| Photo by Lori Samuelson April 2023 |
Merry Christmas, dearest readers!
Christmas is a season of joy, wonder, and if you’re paying attention, quiet miracles. I have a holiday story to share that has just unfolded in my own family. Those of you who work in genealogy already understand that the strange, the coincidental, and the improbable often walk hand in hand with real life. Still, what I’m about to share feels like something more.
One of our adult children has always wanted to be a mother. For years, she prepared for a child she hoped would someday be hers, cross-stitching bibs, knitting booties, quilting blankets, and crafting tiny handmade treasures. She remained hopeful, positive, and forward-thinking throughout it all. As her mom, though, my heart often ached. No matter how old your child is, it’s painful to watch them work so hard for something that doesn’t seem to be coming.
I’ve written before about my Granny, my Croatian immigrant great-grandmother, who, in the late 1800s, made a pilgrimage from her small village of Dubranec to Marija Bistrica, a Roman Catholic shrine believed to be a site of miracles. When my husband and I visited the area years later, I was stunned by the distance she traveled. The terrain is mountainous, and for a woman of that era, the journey there and back would have been difficult and dangerous.
Yet Granny believed in miracles. She was hoping for a child who would live. According to my grandmother, Granny’s daughter, triplets had died. In truth, they were likely three separate pregnancies. English was their second language, and surviving records show two boys who died in different years. I suspect the third was a miscarriage.
While standing in that church during my visit, I lit a candle for my own child. It couldn’t hurt, right?
Last January, after modern medicine could not help her conceive, adoption became the next step. A consultation with a lawyer in May was discouraging. The message was blunt: if an adoption happened, and that was a very big if, it would likely take three to five years. Her age worked against her. International adoption was explored, but it was even more expensive and less promising. It all felt like a closed door.
Undaunted, she decided to become a foster mom. She was told she’d likely be placed with a teenager. Her response? That was fine. And if that young person someday became a parent, she would give them all the baby items she had lovingly made over the years. Generosity, it turns out, is another of her gifts.
She was approved as a foster mom the day before Thanksgiving and prepared a room for whoever might arrive. Then, last week, she received a call: would she be interested in a newborn? If so, she needed to attend an interview on 22 December. Of course she was interested but getting away from work was no small thing. In her profession, you don’t simply take the day off. With help from a few trusted colleagues, her schedule was carefully shifted so she could attend the meeting during her lunch hour.
She was told she would hear back the following day.

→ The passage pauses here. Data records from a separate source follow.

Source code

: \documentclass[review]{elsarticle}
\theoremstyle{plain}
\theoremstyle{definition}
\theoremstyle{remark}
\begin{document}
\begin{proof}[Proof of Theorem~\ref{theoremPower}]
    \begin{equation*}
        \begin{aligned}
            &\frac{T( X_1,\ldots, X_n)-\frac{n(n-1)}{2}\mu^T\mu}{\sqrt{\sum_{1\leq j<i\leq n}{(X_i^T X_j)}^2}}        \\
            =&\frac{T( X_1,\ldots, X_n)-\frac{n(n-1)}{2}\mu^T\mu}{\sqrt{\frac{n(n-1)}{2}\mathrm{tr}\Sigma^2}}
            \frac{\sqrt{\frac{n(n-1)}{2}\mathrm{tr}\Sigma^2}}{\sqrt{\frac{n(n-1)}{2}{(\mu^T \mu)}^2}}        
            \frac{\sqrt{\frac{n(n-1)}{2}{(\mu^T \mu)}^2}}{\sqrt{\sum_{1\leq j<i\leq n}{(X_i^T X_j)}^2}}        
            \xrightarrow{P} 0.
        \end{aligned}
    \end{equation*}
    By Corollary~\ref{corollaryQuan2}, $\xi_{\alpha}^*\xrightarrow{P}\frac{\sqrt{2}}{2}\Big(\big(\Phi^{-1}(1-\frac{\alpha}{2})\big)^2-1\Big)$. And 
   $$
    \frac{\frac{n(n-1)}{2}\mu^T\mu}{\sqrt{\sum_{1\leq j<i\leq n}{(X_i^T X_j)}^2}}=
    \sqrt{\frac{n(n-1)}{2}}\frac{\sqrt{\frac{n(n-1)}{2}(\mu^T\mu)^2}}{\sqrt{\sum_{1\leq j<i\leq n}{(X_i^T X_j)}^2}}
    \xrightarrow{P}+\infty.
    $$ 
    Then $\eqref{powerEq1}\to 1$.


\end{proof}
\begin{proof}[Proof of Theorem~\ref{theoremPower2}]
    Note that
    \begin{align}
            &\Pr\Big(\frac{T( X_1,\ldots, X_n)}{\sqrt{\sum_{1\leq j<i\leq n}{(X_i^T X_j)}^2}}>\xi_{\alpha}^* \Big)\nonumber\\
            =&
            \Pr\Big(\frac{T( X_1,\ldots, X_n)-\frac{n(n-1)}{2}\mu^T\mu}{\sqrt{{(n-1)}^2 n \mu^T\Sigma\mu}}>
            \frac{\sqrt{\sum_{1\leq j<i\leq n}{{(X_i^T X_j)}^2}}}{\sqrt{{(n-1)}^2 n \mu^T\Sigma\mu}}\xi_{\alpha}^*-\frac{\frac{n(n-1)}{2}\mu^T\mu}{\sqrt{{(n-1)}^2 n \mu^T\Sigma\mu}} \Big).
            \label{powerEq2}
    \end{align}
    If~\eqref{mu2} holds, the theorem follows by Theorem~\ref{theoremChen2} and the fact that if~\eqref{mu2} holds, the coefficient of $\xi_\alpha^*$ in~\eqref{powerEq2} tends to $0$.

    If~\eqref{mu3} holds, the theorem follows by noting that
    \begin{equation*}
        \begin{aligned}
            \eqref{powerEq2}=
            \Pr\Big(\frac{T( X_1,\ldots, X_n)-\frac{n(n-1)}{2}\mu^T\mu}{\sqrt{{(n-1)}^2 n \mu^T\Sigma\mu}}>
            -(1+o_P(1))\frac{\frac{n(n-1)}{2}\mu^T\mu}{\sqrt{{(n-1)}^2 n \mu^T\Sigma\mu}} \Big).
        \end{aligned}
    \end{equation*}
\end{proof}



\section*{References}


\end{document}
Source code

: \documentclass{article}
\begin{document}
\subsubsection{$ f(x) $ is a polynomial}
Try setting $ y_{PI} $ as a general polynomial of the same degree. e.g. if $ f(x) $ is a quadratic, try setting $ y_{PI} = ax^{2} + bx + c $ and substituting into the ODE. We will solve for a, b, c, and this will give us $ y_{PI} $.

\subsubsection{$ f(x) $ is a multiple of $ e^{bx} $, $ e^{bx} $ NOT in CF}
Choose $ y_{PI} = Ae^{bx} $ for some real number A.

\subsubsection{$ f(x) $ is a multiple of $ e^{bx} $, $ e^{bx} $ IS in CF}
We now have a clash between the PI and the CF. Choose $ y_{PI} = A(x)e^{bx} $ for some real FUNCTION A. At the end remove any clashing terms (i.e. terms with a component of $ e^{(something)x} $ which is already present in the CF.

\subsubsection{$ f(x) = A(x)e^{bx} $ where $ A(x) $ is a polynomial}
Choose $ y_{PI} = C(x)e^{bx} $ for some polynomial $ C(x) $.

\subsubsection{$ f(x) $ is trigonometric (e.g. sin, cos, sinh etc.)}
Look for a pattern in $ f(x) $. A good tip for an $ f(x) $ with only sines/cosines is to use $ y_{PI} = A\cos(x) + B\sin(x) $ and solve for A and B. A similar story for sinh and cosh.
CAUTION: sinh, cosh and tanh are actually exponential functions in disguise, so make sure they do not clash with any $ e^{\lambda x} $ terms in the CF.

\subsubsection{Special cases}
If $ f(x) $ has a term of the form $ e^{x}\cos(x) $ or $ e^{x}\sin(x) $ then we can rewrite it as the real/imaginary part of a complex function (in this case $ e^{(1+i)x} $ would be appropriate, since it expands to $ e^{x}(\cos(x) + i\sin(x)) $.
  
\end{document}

Instead, four hours later, the phone rang. She was informed that she was a new mom.
The day she was selected came one day after my Granny’s birthdate. Go figure.
The next day, after paperwork, we met our newest family member. Our daughter named her after Granny, with a middle name that also carries deep family meaning another story for another time.
And yet, the coincidences continued.
I had never been inside this particular hospital before, but I knew it well. When we relocated from Florida, I had inexplicably chosen a hotel right next to it. Every time I needed to access the main highway, I turned into that hospital’s parking lot. Later, I realized it was the same hospital system my paternal grandfather had used when he lived in the city.
So there was a thread connecting my maternal and paternal lines but it didn’t end there.
When we entered the NICU, I noticed the baby’s whiteboard listed a very distinctive first name: the name of my husband’s maternal grandmother. I asked if that was the baby’s name. The nurse said no. One of the staff had simply thought of it, without knowing why, and wanted something to call her until an adoptive mom was chosen.
That name belonged to the woman who had, in many ways, raised my husband.
I don’t pretend to understand how all of this came together especially during a season known for wonder. I only know that we are profoundly grateful to have this strong little angel in our lives.
We are especially thankful for the biological mother, the DCS and NICU staff, and the community members who have stepped forward with support. If you’re so inclined, we would be grateful if you’d keep this little one in your prayers.
Wishing you all a very Merry Christmas.